Wed 16 Jun 2010
Adapted from an email from David Vineyard:
Just a heads up for hardboiled fans. BBC7 is currently reading Dashiell Hammett’s Nightmare Town and beginning Sunday will air a full length (90 minute) dramatization of The Big Sleep (Ed Bishop of UFO as Marlowe).
A dramatic series of Father Brown with Andrew Jack is winding down and there are dramatizations of Poirot and Lord Peter (Ian Carmichael) on going. There is also a scheduled dramatization of Chesterton’s The Man Who Was Thursday coming up.
They recently completed two Dick Francis thrillers and a reading of Edmund Crispin’s Frequent Hearses. They are also concluding The Further Adventures of Sherlock Holmes and about to start Casebook.
You can still catch the Hammett reading from the beginning for the next three days.
Editorial Comment: I used “Old Time Radio” as the category to put this post in, rather than create a new one, even though it’s not really correct. After checking out everything that’s available to listen on the BBC7 site, all I can do is wish that days were ten times longer, or if not that, perhaps I needn’t get seven or eight hours of sleep every night?
June 16th, 2010 at 4:45 pm
“Nightmare Town” is one of the masterpieces of pulp fiction.
Have no idea what it would sound like read out loud.
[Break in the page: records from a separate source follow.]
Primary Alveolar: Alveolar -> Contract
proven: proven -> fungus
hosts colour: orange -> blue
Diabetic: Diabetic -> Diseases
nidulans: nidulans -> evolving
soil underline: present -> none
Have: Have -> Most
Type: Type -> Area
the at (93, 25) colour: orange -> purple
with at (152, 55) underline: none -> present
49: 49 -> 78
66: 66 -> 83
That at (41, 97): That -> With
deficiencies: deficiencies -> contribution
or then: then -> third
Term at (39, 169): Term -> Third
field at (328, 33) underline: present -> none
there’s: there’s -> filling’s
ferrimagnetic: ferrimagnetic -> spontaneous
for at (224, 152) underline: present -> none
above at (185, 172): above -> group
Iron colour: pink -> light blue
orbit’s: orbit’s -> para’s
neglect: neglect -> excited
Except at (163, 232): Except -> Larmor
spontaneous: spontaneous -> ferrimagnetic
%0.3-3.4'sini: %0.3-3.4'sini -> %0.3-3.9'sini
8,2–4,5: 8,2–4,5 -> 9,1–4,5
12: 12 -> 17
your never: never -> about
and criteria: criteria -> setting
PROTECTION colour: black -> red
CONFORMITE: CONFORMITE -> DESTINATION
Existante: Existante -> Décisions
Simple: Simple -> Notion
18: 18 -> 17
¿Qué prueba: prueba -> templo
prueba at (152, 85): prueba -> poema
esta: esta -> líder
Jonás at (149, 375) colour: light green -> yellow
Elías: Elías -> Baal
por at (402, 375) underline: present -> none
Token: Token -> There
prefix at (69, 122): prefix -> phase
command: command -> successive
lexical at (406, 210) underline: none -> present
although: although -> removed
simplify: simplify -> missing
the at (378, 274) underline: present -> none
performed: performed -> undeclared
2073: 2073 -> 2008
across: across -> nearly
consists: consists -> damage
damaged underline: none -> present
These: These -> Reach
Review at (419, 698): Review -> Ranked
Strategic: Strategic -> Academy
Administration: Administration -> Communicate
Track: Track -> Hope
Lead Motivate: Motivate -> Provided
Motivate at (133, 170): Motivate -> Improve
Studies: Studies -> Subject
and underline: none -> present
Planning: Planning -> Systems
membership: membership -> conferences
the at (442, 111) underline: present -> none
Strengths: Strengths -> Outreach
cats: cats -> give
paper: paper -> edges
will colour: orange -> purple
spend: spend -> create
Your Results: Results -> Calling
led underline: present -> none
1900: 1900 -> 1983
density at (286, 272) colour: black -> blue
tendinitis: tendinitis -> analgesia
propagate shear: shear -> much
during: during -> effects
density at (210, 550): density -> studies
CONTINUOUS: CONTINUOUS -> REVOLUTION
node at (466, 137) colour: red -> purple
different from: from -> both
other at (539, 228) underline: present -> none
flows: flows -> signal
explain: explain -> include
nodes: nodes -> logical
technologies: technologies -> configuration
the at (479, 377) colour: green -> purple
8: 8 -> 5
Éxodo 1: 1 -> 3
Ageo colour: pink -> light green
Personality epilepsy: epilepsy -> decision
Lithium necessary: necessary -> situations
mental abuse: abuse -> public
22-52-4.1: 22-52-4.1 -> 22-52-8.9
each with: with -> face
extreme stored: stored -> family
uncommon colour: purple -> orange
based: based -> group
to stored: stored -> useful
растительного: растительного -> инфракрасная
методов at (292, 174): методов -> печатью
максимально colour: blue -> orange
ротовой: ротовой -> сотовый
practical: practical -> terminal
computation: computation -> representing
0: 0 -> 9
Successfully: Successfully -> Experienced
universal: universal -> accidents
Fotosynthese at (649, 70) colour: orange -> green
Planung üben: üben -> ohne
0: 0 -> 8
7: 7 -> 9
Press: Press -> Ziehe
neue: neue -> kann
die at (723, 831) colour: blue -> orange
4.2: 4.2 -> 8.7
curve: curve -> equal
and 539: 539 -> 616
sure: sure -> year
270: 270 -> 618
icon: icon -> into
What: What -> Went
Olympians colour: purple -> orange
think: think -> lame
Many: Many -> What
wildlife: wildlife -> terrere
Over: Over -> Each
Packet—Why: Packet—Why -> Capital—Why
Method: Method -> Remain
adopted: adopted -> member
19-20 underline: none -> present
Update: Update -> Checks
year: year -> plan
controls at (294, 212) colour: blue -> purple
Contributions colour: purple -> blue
June 16th, 2010 at 5:03 pm
I listened for a few minutes, but like any book on tape, I just can’t enjoy one that’s read out loud. I have to concentrate too much, and it’s too difficult to go back and relisten to a point I missed.
Dramatizations, though, are another matter. They’re designed to put pictures into the listeners’ minds, if done well, and that my mind can handle, having grown up, I think, lying on the floor next to the radio.
When I wasn’t reading, that is.
June 16th, 2010 at 7:21 pm
I’ve found books on tape work best on long car trips (alone of course). I used to date a girl who lived 500 miles away. I could pretty much polish off WAR AND PEACE in that time, and driving across the wilds of West Texas books on tape are a God send — there is only so much country music and those 50,000 watt Mexican ‘Mariachi’ stations a guy can stand, and even they fade out like cell phone service in the badlands every time a mesa blocks the signal or you drop down through a cut that used to be a favorite Comanche ambush.
When every thing is three hundred plus miles away in all four directions you start to appreciate books on tape.
At home I prefer dramatizations, though there are exceptions — Stacy Keach reading Spillane, Darren McGavin or Kevin Conway reading Travis McGee, Ian Ogilvy reading Ian Fleming, Douglas Fairbanks Jr. reading THE PRISONER OF ZENDA, Elliot Gould reading Chandler (not that good in the movie, but great on tape), David Niven reading his books (the last one may be Rich Little though), and John Le Carre reading himself (he actually reads better this way).
BBC7 recently had Michael Palin reading Capt. W.E. Johns BIGGLES (BIGGLES GOES NORTH), which was a treat though.
But in general dramatizations are superior if you are at home. As Steve says you don’t have to pay as close attention and it has some of the cachet of listening to old radio.
Despite being of the TV generation I got turned onto radio when I was five and had the measles. My grandfather showed me The Lone Ranger and Green Hornet, Gunsmoke, and the Shadow, and for those days without the boob tube I lay in the darkened room and was swept away. I was lucky later to find Jim Harmon and he hooked me on I LOVE A MYSTERY, SUSPENSE, and several others — someday I may even get all my cassettes converted to CD — if I ever get all my 8 Tracks converted to cassette, and then there are those darn LP’s (speaking of which I really have to dub that record of Leonard Nimoy reading Henry Kuttner’s “Mimsey Were the Borogroves” to a cassette) …
Luckily I missed reel to reel tape by about five years.